Patheos.com columnist Scot McKnight, New Testament professor at Northern Seminary in Illinois, said though the 2016  “contrary to” is a possible translation of ‘el, it is incorrect in this context per usage in other Bible passages. For McKnight, the “dangerously wrong” 2016 ESV depicted a power struggle that suggested uppity women would resist God’s will, instead of sexual desire. He also contended that God here is being “descriptive” about what the Fall will produce, not  “prescriptive” in defining his design for humanity.

King James Examples

Another challenge with translation is that the meaning of a word may change over time as per a fun list of 39 examples from the KJV posted at  https://carm.org/king-james-onlyism/the-king-james-version-and-the-changing-use-of-words/. Among them:

In Romans 11:20, Paul tells Christians, “be not highminded,” odd to us for whom that old-fashioned word means “principled” or “honest,” but for the KJV’s 17th Century readers it meant “conceited” or “arrogant.”

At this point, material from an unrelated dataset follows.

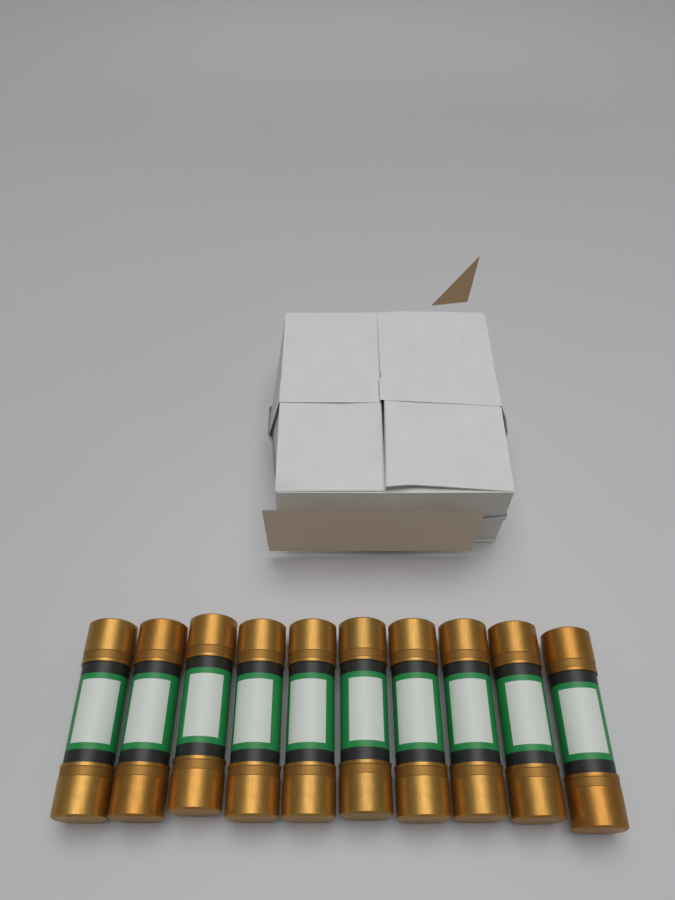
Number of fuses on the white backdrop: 10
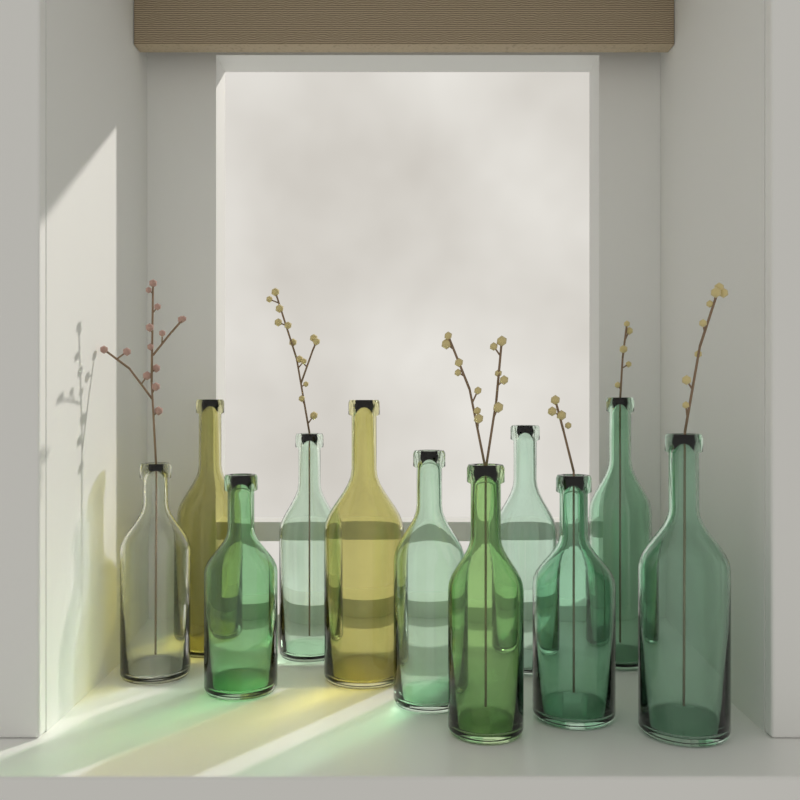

Genesis 1:29-30 says fruits are “meat,” confusing because today the word means animal flesh whereas for a 17th Century audience it meant “food” of any sort.

1 Peter 3:8 tells believers to “be pitiful,” which for us means sadly pathetic, while the original KJV meant “sympathetic” or “merciful.”

And you probably know that when Jesus (Matthew 19:14) says “suffer little children” he doesn’t mean kids were in pain or adults found them irritating but that the disciples should “allow’ them access to him.